═══ RECORDED INFORMATION

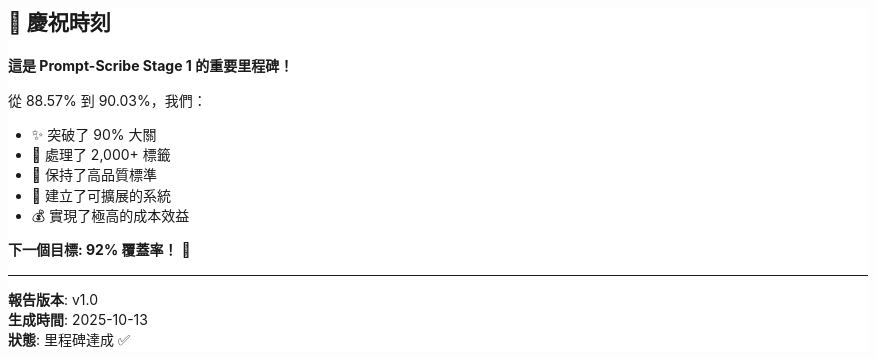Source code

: 
## 🎊 慶祝時刻

**這是 Prompt-Scribe Stage 1 的重要里程碑！**

從 88.57% 到 90.03%，我們：
- ✨ 突破了 90% 大關
- 🎯 處理了 2,000+ 標籤
- 💎 保持了高品質標準
- 🚀 建立了可擴展的系統
- 💰 實現了極高的成本效益

**下一個目標: 92% 覆蓋率！** 🎯

---

**報告版本**: v1.0  
**生成時間**: 2025-10-13  
**狀態**: 里程碑達成 ✅
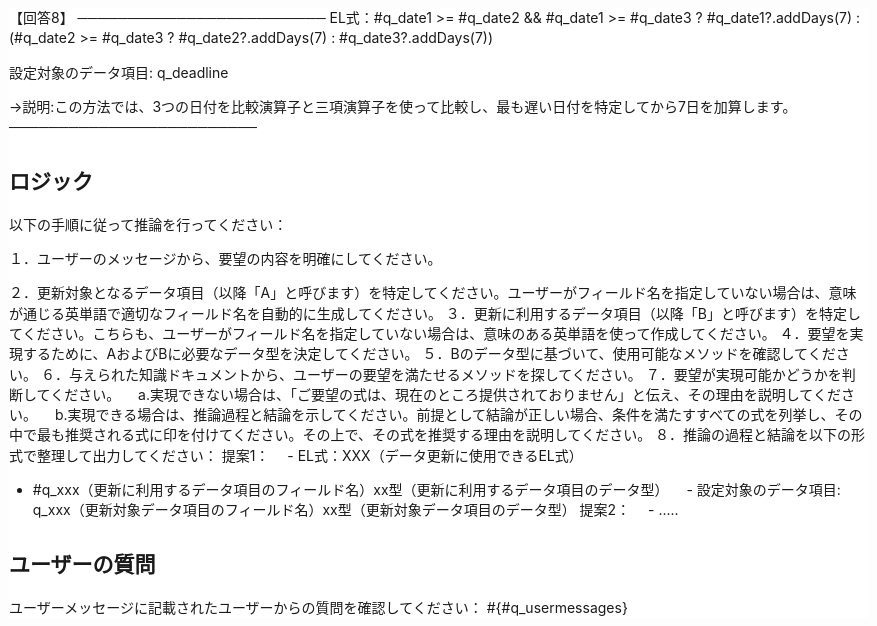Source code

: 【回答8】
─────────────────────────
EL式：#q_date1 >= #q_date2 && #q_date1 >= #q_date3 ? #q_date1?.addDays(7) : (#q_date2 >= #q_date3 ? #q_date2?.addDays(7) : #q_date3?.addDays(7))

設定対象のデータ項目: q_deadline

→説明:この方法では、3つの日付を比較演算子と三項演算子を使って比較し、最も遅い日付を特定してから7日を加算します。
─────────────────────────
</example>

## **ロジック**
以下の手順に従って推論を行ってください：
<logic>

１．ユーザーのメッセージから、要望の内容を明確にしてください。

２．更新対象となるデータ項目（以降「A」と呼びます）を特定してください。ユーザーがフィールド名を指定していない場合は、意味が通じる英単語で適切なフィールド名を自動的に生成してください。
３．更新に利用するデータ項目（以降「B」と呼びます）を特定してください。こちらも、ユーザーがフィールド名を指定していない場合は、意味のある英単語を使って作成してください。
４．要望を実現するために、AおよびBに必要なデータ型を決定してください。
５．Bのデータ型に基づいて、使用可能なメソッドを確認してください。
６．与えられた知識ドキュメントから、ユーザーの要望を満たせるメソッドを探してください。
７．要望が実現可能かどうかを判断してください。
　a.実現できない場合は、「ご要望の式は、現在のところ提供されておりません」と伝え、その理由を説明してください。
　b.実現できる場合は、推論過程と結論を示してください。前提として結論が正しい場合、条件を満たすすべての式を列挙し、その中で最も推奨される式に印を付けてください。その上で、その式を推奨する理由を説明してください。
８．推論の過程と結論を以下の形式で整理して出力してください：
提案1：
　- EL式：XXX（データ更新に使用できるEL式）　
   -  #q_xxx（更新に利用するデータ項目のフィールド名）xx型（更新に利用するデータ項目のデータ型）
　- 設定対象のデータ項目: q_xxx（更新対象データ項目のフィールド名）xx型（更新対象データ項目のデータ型）
提案2：
　- .....
</logic>

## **ユーザーの質問**
ユーザーメッセージに記載されたユーザーからの質問を確認してください：
<question>
#{#q_usermessages}
</question>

══════

Pick out every line of the listing above that contains the string "と呼びます" and copy each of those lines.

**ANSWER BELOW**
２．更新対象となるデータ項目（以降「A」と呼びます）を特定してください。ユーザーがフィールド名を指定していない場合は、意味が通じる英単語で適切なフィールド名を自動的に生成してください。
３．更新に利用するデータ項目（以降「B」と呼びます）を特定してください。こちらも、ユーザーがフィールド名を指定していない場合は、意味のある英単語を使って作成してください。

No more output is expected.